How we cite our quotes: (Chapter.Paragraph)
Quote #1
"She told the Bishop that if the Pope declared her parents to be venerable, it would be the same as the Church saying that her parents hated her. The petition for canonization of her parents was proof that Lusitania despised her." (1.47)
Novinha is defined throughout the novel by her opposition to the community of Lusitania. Here, she argues that if her parents are saints, they would answer her prayers and come back to her. If they choose not to, they must not care for her, or in other words, they care more for the community than they do for her. She loves her parents, and the community cares for her parents, but she sees these loves as mutually exclusive. The success of the community is at her expense.
Quote #2
"Every person is defined by the communities she belongs to and the ones she doesn't belong to…a person who really believes she doesn't belong to any community at all invariably kills herself, either by killing her body or by giving up her identity and going mad." (1.137)

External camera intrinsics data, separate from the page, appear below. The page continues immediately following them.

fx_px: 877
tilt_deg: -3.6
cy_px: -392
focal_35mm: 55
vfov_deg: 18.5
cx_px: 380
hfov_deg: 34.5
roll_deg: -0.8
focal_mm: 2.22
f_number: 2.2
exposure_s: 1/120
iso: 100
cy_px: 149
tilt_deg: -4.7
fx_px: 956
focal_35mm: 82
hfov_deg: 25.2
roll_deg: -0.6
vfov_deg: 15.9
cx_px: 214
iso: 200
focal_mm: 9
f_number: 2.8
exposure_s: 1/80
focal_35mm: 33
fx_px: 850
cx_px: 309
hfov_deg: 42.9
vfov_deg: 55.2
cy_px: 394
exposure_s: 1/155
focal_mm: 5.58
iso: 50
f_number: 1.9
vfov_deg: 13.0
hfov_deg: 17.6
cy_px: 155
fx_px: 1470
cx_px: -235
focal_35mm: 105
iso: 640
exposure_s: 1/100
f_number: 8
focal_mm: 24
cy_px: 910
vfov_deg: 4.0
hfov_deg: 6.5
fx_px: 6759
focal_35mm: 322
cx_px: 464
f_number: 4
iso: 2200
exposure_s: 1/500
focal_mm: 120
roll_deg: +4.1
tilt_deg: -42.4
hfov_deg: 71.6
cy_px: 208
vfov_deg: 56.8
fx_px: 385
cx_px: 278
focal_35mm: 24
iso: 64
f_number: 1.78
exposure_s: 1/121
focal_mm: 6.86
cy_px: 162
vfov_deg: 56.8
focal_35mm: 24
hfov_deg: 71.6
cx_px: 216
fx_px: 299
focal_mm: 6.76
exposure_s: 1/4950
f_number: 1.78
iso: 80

Many stories, and many science-fiction stories, define self against community; heroes are often cowboys, lone rebels defying the rules (think Han Solo.) In Speaker for the Dead though, self is defined by community. Novinha's refusal of community messes everybody up (and think what happens to Miro when he climbs the fence to escape his community.)
Quote #3
I'm not the same person, really, from book to book, because each world changes who I am, even as I write down the story of the world. And this world most of all.

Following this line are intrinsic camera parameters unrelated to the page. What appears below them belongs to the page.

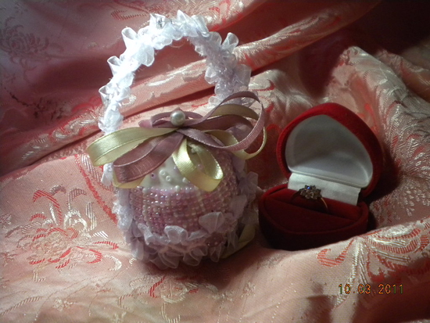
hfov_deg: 45.8
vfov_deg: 35.2
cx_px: 215
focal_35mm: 41
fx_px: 510
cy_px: 162
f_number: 3.5
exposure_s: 1/215
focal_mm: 7.4
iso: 400
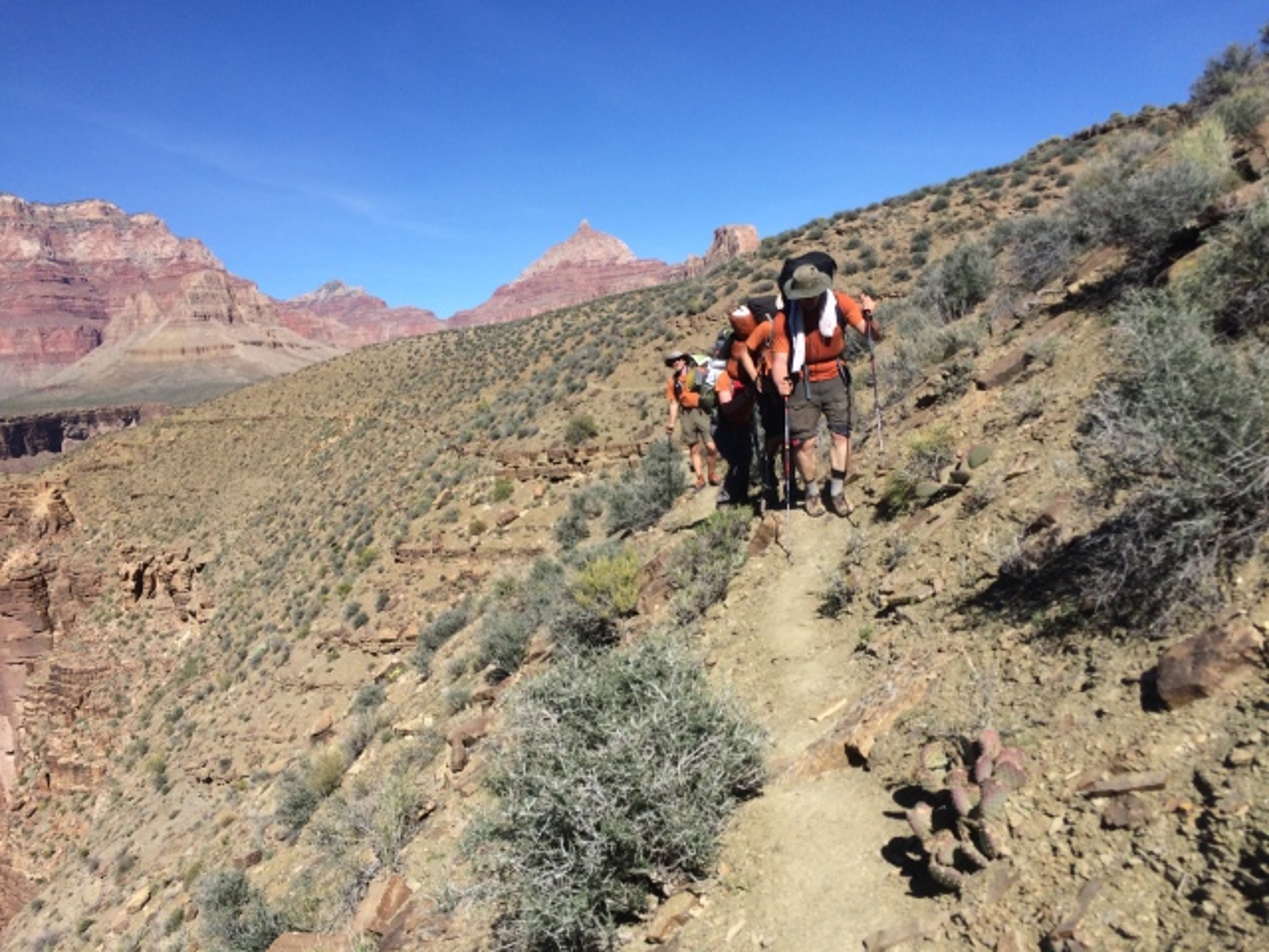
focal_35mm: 29
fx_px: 1063
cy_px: 476
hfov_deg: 61.7
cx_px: 634
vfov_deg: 48.2
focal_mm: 4.15
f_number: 2.2
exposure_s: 1/2415
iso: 32
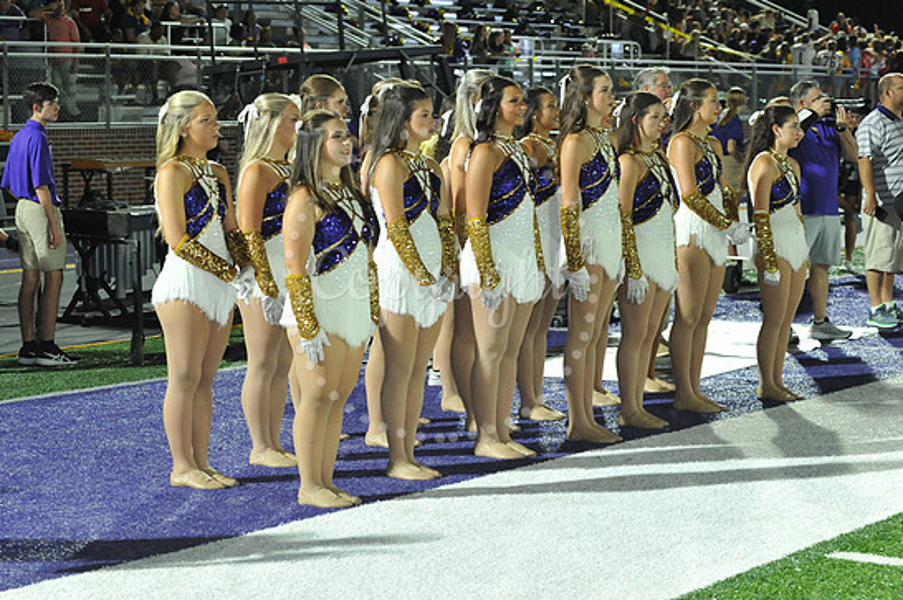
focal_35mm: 85
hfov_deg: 23.9
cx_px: 440
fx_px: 2130
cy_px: 283
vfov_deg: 16.0
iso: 4000
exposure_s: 1/250
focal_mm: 80
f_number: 5.6
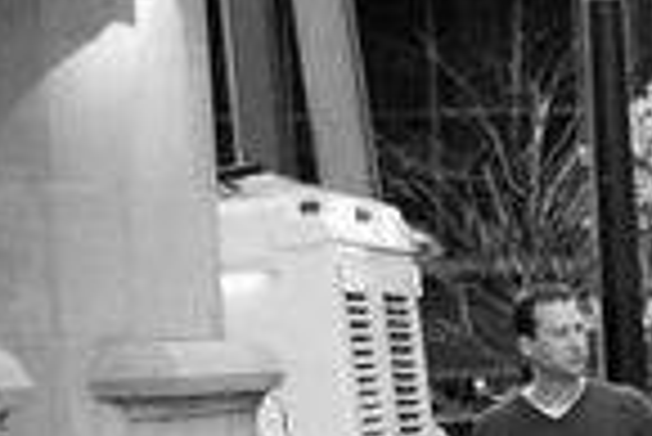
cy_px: 1016
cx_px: 1322
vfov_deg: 5.1
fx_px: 4732
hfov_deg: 7.6
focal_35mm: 261
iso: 800
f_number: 4.2
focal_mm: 26
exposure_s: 1/400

This is Valentine thinking about how community changes her. You'd think that since she's a rambling traveler who belongs to nowhere, she'd be outside community, but instead she's saying different communities make her different people. And of course she's actually settling on Trondheim and having kids and a family. Happy endings in Speaker for the Dead aren't so much romantic love or victory as they are getting a home and a community and a mortgage and a faster than light ship in the garage.